Perfetto. Ma su Mattarella c'è da mettersi d'accordo. Per Salvini resta «uno che aiuta gli scafisti e mette a repentaglio la sicurezza del Paese», insomma un problema. Per Maroni è un innovatore. Figuriamoci. «Ho ascoltato attentamente il discorso del presidente - continua Maroni- Ha parlato della necessità di bloccare le emigrazioni alla partenza. Mi è sembrato che contenesse una critica alle inefficienze della Ue e del governo nella gestione degli arrivi. Per questo il suo discorso a Rimini a me è parso innovativo».
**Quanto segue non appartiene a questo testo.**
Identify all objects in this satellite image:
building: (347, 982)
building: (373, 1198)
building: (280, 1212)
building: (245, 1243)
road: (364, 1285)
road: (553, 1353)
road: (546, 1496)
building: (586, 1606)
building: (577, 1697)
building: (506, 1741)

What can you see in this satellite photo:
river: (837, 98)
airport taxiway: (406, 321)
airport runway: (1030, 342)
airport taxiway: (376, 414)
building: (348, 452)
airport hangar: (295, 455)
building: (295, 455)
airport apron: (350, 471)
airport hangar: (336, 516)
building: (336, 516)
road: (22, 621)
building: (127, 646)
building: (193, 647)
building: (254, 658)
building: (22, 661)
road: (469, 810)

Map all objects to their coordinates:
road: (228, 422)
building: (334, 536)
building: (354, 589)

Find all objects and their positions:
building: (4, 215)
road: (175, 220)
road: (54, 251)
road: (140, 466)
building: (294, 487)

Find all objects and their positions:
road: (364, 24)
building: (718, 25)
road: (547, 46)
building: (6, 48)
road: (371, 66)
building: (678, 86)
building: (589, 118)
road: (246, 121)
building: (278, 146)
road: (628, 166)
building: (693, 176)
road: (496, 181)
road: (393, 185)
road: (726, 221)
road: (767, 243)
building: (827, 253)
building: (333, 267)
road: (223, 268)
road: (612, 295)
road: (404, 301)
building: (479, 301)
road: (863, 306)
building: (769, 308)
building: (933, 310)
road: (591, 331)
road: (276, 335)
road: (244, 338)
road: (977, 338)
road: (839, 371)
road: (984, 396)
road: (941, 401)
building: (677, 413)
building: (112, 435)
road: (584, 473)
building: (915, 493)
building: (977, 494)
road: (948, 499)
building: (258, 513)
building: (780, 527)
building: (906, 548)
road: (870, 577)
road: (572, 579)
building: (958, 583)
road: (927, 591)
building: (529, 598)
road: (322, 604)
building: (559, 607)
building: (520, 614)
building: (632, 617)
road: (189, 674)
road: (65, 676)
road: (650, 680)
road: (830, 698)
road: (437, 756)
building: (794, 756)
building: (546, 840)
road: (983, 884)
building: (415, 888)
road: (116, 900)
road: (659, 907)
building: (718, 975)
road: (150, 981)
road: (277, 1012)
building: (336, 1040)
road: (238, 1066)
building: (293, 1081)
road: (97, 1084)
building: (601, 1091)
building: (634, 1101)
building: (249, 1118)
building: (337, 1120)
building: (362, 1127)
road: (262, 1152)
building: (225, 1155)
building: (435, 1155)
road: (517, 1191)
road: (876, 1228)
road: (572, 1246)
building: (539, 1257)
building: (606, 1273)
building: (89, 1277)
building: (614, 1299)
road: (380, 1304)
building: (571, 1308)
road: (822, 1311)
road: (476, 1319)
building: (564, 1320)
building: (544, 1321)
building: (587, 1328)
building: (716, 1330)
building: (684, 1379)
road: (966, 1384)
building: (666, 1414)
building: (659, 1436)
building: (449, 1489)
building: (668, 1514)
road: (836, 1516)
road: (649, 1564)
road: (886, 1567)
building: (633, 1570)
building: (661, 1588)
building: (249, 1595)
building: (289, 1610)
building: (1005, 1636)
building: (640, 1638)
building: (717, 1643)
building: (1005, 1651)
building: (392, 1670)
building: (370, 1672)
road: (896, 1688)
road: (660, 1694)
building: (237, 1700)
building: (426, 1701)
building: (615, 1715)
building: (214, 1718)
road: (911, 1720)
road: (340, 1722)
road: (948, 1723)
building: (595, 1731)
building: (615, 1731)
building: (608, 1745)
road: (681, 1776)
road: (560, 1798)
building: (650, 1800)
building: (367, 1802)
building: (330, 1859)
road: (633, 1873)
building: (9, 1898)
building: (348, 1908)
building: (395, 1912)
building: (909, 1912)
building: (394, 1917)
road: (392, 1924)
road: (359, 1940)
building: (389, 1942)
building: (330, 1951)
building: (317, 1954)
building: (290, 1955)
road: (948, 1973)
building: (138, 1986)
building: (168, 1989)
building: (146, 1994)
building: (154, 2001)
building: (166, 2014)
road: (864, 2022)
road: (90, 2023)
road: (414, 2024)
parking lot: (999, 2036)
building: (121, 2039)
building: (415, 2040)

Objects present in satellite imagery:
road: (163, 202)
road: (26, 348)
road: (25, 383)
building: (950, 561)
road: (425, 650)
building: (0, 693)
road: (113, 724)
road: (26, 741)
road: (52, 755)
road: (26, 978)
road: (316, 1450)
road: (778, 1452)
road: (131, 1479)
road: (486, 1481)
Si arriva al nodo Parisi, quello cruciale, quello delle alleanze future. E anche qui, mondi separati. Salvini non ne vuol parlare, gli dà del carneade. Maroni spalanca la porta all'ex manager di Chili Tv, appoggiato dalla fresca uscita di Umberto Bossi («Per cambiare Forza Italia lui va bene, vediamo il programma e, in caso, ci si allea»). «La proposta di un'assemblea costituente formulata da Parisi mi convince - dice Maroni- Credo che dovremmo lanciare un'assemblea costituente della futura Europa dei popoli e delle regioni. Renzi, Merkel e Hollande si ritrovano ora a Ventotene, ignorando che gli obiettivi fissati da Altiero Spinelli e dal suo manifesto sono stati raggiunti. Il punto è che quel modello non ha funzionato, bisogna allora riscrivere il manifesto della nuova Europa. Quella sarebbe una proposta rivoluzionaria, molto più che un'assemblea costituente nazionale, che non vorrei fosse peraltro il tentativo di un Nazareno bis». Quanto a Silvio Berlusconi «dopo l'operazione al cuore mi pare tornato in campo alla grande. È ancora lui che dà le carte». Si chiude con Area popolare. «Il vero discrimine in questo momento è il No al referendum. E non solo in chiave anti Renzi, le modifiche della Boschi mortificano il ruolo delle Regioni e umiliano ogni idea di federalismo. I centristi hanno già detto che voteranno Si al referendum. Non so...
Ho sentito Maurizio Lupi spendersi per il Si, ma tanti di loro in privato mi fanno sapere che si comporteranno diversamente». C'è un mese di tempo per lavorare sull'intesa; domenica 18 settembre ci si vede tutti a Pontida. Nel manifesto campeggia, cubitale, l'invito a votare «No» al referendum. Basterà a fare da collante?